WASHINGTON - Israeli Prime Minister Benjamin Netanyahu is due to meet with U.S. President Donald Trump Monday, then immediately fly back home, cutting short his trip in response to a rocket attack from the Gaza Strip.
Netanyahu had been scheduled to have dinner at the White House Tuesday and also give an address to the American Israel Public Affairs Committee, a major U.S. lobbying group for the Jewish state.
He pledged in a statement announcing the change in his trip that Israel would respond with force to what he called a 'criminal attack' on Israel.
The rocket hit a house in central Israel, northeast of Tel Aviv, wounding seven people.
Netanyahu's abbreviated visit comes as he seeks a political boost in a tough re-election contest set for April 9, and as Trump is expected to formally recognize Israeli sovereignty over the disputed Golan Heights.
Israel seized the territory to its northeast from Syria during the Six-Day War in 1967 and annexed it in 1981.
Trump's stance breaks with long-standing U.S. policy and the international community, which considers the Golan Heights as Israeli-occupied, not a sovereign holding.
'President Trump will sign tomorrow in the presence of PM Netanyahu an order recognizing Israeli sovereignty over the Golan Heights,' Foreign Minister Israel Katz wrote on Twitter on Sunday.
Netanyahu, who is facing corruption charges, is lagging in political surveys ahead of next month's election. His main rival, former military chief Benny Gantz, is speaking at the annual AIPAC convention Monday.
Trump compared his decision to recognize Israeli sovereignty over the Golan Heights as similar to that of his decision last year to recognize Jerusalem as the capital of Israel, another stance at odds with the international community. Israel claims Jerusalem as its eternal and indivisible capital, but the Palestinians have also staked a claim on Jerusalem as their capital in any eventual creation of a Palestinian state.
Netanyahu, in the run-up to the election, has stressed his friendship with Trump.

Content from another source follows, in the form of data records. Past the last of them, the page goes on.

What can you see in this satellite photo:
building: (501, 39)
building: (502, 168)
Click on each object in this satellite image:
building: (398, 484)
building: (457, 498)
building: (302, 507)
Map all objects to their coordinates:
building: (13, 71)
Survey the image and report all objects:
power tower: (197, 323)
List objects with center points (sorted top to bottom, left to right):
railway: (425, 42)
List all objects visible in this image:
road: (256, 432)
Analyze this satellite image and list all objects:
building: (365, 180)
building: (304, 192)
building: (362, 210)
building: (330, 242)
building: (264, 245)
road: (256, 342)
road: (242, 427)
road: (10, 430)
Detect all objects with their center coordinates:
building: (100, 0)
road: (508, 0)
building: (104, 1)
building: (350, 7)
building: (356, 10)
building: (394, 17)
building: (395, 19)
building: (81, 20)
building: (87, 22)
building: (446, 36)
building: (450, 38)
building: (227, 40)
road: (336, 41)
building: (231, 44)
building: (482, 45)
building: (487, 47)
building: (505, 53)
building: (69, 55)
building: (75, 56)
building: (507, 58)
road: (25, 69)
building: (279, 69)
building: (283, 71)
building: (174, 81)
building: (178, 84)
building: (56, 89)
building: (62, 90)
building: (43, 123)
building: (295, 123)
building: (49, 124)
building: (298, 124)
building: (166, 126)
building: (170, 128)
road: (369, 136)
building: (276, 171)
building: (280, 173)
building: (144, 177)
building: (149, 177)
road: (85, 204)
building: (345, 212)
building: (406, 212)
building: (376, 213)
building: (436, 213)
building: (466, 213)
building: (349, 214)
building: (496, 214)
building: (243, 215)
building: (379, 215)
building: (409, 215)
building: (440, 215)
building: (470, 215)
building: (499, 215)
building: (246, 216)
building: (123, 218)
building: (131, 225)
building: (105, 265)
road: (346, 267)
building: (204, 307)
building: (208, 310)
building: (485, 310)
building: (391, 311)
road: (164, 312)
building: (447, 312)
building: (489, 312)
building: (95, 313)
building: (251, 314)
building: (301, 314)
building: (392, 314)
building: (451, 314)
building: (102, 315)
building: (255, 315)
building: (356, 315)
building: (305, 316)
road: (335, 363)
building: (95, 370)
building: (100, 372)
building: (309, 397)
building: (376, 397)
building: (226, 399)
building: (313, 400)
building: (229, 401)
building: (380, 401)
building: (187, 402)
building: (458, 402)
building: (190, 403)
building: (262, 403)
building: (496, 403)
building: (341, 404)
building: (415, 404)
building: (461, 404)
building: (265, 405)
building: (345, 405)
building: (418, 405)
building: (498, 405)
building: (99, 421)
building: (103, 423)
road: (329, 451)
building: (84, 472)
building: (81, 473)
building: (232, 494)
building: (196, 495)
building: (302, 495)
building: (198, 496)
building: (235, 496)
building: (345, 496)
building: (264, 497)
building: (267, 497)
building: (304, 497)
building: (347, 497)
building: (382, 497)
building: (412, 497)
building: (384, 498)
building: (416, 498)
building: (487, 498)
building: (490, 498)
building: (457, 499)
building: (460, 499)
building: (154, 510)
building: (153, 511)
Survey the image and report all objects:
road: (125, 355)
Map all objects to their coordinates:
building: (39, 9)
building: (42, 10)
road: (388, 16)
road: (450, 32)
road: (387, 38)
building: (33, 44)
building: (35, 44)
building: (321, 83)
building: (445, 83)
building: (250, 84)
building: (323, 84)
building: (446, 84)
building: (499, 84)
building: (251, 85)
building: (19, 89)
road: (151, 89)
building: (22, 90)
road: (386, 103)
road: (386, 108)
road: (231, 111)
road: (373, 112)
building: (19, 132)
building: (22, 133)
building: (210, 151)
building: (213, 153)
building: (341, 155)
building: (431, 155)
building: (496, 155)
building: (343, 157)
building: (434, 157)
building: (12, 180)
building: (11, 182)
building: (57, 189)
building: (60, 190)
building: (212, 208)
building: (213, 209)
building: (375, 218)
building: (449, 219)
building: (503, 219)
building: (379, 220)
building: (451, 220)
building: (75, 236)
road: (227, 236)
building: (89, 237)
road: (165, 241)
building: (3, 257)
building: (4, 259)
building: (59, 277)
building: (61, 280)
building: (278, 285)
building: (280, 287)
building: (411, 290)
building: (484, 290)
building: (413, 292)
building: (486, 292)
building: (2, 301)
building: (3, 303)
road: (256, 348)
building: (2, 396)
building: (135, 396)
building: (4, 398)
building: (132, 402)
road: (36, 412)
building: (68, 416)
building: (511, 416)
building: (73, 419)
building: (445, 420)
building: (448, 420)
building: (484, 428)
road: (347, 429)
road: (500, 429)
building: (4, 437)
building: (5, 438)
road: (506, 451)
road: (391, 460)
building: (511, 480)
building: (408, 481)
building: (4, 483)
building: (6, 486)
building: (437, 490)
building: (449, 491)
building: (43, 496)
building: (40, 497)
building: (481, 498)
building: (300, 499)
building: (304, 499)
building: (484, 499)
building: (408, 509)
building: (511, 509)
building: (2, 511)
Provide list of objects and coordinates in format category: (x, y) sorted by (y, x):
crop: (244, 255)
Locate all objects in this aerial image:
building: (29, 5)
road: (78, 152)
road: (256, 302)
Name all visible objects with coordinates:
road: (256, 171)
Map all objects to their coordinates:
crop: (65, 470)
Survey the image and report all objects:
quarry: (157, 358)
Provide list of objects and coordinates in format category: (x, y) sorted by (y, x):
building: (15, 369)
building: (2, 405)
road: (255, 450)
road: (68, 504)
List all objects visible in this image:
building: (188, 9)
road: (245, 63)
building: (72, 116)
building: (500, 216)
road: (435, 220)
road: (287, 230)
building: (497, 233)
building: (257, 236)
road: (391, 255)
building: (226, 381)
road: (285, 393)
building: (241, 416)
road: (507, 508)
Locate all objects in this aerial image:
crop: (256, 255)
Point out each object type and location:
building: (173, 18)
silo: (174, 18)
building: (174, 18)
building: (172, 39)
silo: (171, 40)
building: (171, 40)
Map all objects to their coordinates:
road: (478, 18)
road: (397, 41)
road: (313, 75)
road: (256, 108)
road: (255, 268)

'Our alliance in recent years has never been stronger,' the Israeli leader said last week as he met in Jerusalem with U.S. Secretary of State Mike Pompeo. 'It is an unbreakable bond. It is based on shared values of liberty and democracy and shared interest to fight the enemies of democracy, the enemies of our way of life, the terrorists that prowl our airspace and our countries, and working together we have been able to achieve an enormous amount.'
Trump's Golan Heights announcement came shortly after Pompeo visited the Western Wall, one of Judaism's holiest sites in Palestinian east Jerusalem, with Netanyahu, the first time such a high-ranking U.S. official had visited the site with an Israeli leader.